In Lortie v. American-Hawaiian S. S. Co., 9 Cir., 78 F.2d 819, it was held that a seaman who was injured while engaged in a drunken brawl on ship board was not entitled to maintenance and cure. In The Alector, D.C., 263 F. 1007, a seaman was denied the right to maintenance and cure where he was taken ill on a voyage as a result of a disease contracted through his own vices or gross acts of indiscretion. See, also, Pierce v. Patton, Fed.Cas.No. 11,145; Chandler v. The Annie Buckman, Fed.Cas.No.2,591a.
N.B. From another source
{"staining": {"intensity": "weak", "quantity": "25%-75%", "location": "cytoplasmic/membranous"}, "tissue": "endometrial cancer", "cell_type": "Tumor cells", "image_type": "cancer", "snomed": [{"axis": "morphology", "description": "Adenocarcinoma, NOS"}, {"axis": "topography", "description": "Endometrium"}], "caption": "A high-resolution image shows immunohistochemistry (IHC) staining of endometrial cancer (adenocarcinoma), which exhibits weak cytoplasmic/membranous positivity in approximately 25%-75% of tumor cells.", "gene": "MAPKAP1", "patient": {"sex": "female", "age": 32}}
From the history of this provision for the benefit of seamen, it is clear that purpose was to insure that a seaman, injured in the service of his ship, should not lack for the proper medical care and maintenance although the injury was sustained through no fault of the vessel owner or her master; and the attitude of the court is to apply this rule liberally. It is reasonable and logical to say that if injured in the ship's service the seaman shall be cared for by the ship. To extend the obligation of the ship beyond this so as to require it to provide maintenance and cure for one who was injured on shore while engaged in his personal affairs would be to place an unfair burden upon the ship and would relieve the seaman of the risk that he himself should properly assume. I find no authority which would justify recovery of maintenance and cure by the libelant.

The libelant was injured outside the course of his employment, and was unable to return to work before the voyage ended so he is not entitled to wages while incapacitated. See Meyer v. Dollar Steamship Line, 9 Cir., 49 F.2d 1002. And it follows that he may not recover the penalty under 46 U.S.C. § 596, 46 U.S.C.A. § 596.

Respondent's exceptions must be sustained and the libel dismissed.